Modernleşmek istiyorlarsa, “çağın yeniliklerine uygun bir duruma gelmek” zorundadırlar. Çağın yeniliklerini kim yaratmaktadır? Elbette modernleşecek toplumlar değil, onlara örnek olan Batılı toplumlar! Zaten onlar çoktan yenilikler yaratmış ve çağa damgasını vurmuşlardır. Modernleşecek toplumlara, söz konusu “yeniliklere uygun bir duruma gelmek” kalmaktadır. Sözlüklerimizde bile modernleşmenin tanımı yapılırken “yenilikler yaratarak” çağa damga vurmak, çağı belirlemek akla gelmemektedir.
Sözlüklerimize göre, “günümüz bilim ve uygulayımının olanak verdiği en gelişkin aşamaya” gelinirse, çağdaşlaşılmaktadır. Öyleyse özgün bilim yapmaya, yeni bilgi üretmeye lüzum yoktur. Mevcut bilimi elde edip uygularsanız ve onun imkam verdiği ölçüde gelişirseniz çağdaşlaşmış olursunuz.
Bu anlayış, Batı’nın teknolojik üstünlüğü karşısında hissedilen ezilmişlik psikolojisinin ortaya koyduğu bir zihniyet yapısından başka bir şey değildir. Ayrıca bu zihniyetin, bir zamanlar Batılı toplumların batılılaşma, daha doğrusu batılılaştırma anlayışlarının diğer toplumlar üzerindeki tezahürleri olduğunu da söylemek mümkündür.
İlk çağda kendi kültürlerini paylaşmayan diğer toplumları barbar diye nitelendiren Batı, 16. ve 17. Yüzyıllarda bunları vahşiler diye tanımlıyor, “batılılaştırarak” gerçek dine döndürmeyi ve böylece kendi devletlerinin faydalı vatandaşları haline getirmeyi düşünüyorlardı. Fransa’dan Kanada’daki sömürge valilerine gönderilen mektuplarda, iyi vatandaşlar haline getirilmek üzere “vahşileri Fransızlaştırmaları’ isteniyordu (Rocher, 1968). Bu da bir nevi batılılaştırmaydı.

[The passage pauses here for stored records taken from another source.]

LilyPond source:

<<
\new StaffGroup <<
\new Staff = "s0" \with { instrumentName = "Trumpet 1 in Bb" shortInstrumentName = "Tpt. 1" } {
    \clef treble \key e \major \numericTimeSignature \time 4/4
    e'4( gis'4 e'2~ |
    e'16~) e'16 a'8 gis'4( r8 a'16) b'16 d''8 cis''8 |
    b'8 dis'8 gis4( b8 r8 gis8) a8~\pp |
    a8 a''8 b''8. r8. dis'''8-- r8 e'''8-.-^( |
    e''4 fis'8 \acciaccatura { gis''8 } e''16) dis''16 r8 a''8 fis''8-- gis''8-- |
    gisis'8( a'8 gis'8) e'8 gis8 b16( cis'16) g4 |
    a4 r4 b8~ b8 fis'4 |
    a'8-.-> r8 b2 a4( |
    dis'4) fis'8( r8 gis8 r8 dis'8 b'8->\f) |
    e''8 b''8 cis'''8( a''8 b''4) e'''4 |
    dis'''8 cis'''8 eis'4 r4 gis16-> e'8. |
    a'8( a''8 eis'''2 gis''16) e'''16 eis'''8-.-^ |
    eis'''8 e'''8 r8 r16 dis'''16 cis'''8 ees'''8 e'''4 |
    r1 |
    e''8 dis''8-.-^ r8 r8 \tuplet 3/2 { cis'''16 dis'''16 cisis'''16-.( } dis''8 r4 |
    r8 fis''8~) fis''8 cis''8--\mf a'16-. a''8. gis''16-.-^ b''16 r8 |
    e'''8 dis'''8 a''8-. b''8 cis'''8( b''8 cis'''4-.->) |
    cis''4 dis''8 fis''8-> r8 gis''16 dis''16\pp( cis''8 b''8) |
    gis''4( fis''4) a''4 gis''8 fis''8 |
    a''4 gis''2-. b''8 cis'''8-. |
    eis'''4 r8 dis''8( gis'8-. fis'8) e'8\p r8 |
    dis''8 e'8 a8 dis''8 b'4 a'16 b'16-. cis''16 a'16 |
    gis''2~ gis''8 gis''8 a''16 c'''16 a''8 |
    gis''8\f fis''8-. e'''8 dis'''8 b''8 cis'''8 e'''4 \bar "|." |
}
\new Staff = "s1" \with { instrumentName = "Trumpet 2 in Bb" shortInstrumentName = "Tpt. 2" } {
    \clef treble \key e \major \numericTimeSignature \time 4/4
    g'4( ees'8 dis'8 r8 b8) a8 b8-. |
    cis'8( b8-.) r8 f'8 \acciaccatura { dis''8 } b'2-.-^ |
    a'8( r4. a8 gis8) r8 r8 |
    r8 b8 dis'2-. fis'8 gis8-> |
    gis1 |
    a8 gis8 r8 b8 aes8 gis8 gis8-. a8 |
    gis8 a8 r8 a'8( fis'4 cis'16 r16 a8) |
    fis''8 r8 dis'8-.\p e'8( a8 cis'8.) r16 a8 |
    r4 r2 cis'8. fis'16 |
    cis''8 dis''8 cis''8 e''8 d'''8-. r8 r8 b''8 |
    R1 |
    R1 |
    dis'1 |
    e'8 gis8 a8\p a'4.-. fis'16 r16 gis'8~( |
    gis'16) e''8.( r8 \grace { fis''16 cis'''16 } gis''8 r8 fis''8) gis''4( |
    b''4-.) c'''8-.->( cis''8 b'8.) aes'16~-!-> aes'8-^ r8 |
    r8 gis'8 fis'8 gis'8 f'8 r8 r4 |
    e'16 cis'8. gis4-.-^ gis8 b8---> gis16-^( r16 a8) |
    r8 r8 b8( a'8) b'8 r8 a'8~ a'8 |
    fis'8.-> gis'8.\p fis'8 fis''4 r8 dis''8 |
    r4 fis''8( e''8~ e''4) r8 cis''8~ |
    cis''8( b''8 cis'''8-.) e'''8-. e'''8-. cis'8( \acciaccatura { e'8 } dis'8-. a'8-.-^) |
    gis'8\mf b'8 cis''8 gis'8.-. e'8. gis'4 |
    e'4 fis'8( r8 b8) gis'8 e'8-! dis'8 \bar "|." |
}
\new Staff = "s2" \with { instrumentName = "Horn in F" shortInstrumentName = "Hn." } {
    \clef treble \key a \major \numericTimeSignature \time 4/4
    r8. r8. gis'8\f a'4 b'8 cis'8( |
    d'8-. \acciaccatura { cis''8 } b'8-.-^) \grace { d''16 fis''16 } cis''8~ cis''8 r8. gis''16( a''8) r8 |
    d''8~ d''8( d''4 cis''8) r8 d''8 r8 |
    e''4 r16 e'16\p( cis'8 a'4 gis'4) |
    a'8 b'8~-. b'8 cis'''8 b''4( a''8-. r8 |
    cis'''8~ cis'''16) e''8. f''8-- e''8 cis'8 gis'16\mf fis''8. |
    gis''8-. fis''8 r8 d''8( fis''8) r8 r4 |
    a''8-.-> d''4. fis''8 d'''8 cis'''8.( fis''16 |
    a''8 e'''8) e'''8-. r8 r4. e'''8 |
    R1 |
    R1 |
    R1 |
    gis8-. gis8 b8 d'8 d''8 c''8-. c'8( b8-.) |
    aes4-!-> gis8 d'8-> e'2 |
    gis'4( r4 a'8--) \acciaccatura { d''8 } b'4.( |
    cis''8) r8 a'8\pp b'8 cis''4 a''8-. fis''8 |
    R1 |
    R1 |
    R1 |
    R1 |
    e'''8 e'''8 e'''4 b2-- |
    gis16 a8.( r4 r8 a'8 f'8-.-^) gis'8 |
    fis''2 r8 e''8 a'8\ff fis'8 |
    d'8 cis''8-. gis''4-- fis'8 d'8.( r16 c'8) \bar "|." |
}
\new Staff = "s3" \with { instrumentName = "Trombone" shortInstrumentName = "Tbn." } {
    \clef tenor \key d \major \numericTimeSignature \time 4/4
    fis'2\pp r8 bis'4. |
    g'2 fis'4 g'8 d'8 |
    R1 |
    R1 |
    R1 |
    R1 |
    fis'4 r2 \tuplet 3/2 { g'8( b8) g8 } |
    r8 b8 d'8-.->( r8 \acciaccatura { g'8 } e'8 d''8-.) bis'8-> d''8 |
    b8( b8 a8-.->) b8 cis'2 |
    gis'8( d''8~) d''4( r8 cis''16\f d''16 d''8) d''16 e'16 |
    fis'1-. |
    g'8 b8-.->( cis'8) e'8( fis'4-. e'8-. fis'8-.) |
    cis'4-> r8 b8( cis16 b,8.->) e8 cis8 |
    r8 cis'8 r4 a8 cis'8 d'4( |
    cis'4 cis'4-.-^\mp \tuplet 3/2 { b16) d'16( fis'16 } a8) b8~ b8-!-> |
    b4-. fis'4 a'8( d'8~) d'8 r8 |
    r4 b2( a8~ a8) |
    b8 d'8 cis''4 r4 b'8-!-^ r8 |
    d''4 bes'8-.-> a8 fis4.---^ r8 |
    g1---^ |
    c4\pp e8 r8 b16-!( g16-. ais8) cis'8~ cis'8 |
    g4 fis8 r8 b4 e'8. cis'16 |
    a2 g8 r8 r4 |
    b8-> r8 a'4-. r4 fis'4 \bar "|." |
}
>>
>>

19. yüzyılda, özellikle anglo-sakson ülkelerinde sosyolojiye hâkim olan ve C. Levi-Straus’un sahte tekâmülcülük (Levi, 1973) diye adlandırdığı bir teoriye göre, medenîler ve ilkeller ayırımı yapılmıştı. Medenîler teknolojiyi yaratmıştı. İlkeller teknolojiye sahip olmadıkları için ülkelerindeki zenginlikleri işletememekteydiler. Medenîlerin gönlü buna razı değildi! Öyleyse teknolojiye sahip olan Avrupalıların, bütün insanlık yararına ilkellerin elinde bulunan bu tabii zenginlik kaynaklarını arayıp bulması, işletmesi ve değerlendirmesi, kendilerinin hakkı ve göreviydi. Aynı zamanda bu yolla ilkellere medeni yaşama tarzları öğretilecek, onlara medeniyet taşınacaktı (Fougeyrollas, 1967). Bu da bir “batılılaşma” ya da “batılılaştırma” anlayışı, daha doğrusu sömürgeleştirmenin farklı bir ifadesiydi (Yediyıldız, 1980). Avrupa merkezli bu görüşe sahip olan Batılılar, teknik üstünlüklerini, nihaî ve küresel bir üstünlük gibi algılamakta ve uygulamaya çalışmaktaydılar.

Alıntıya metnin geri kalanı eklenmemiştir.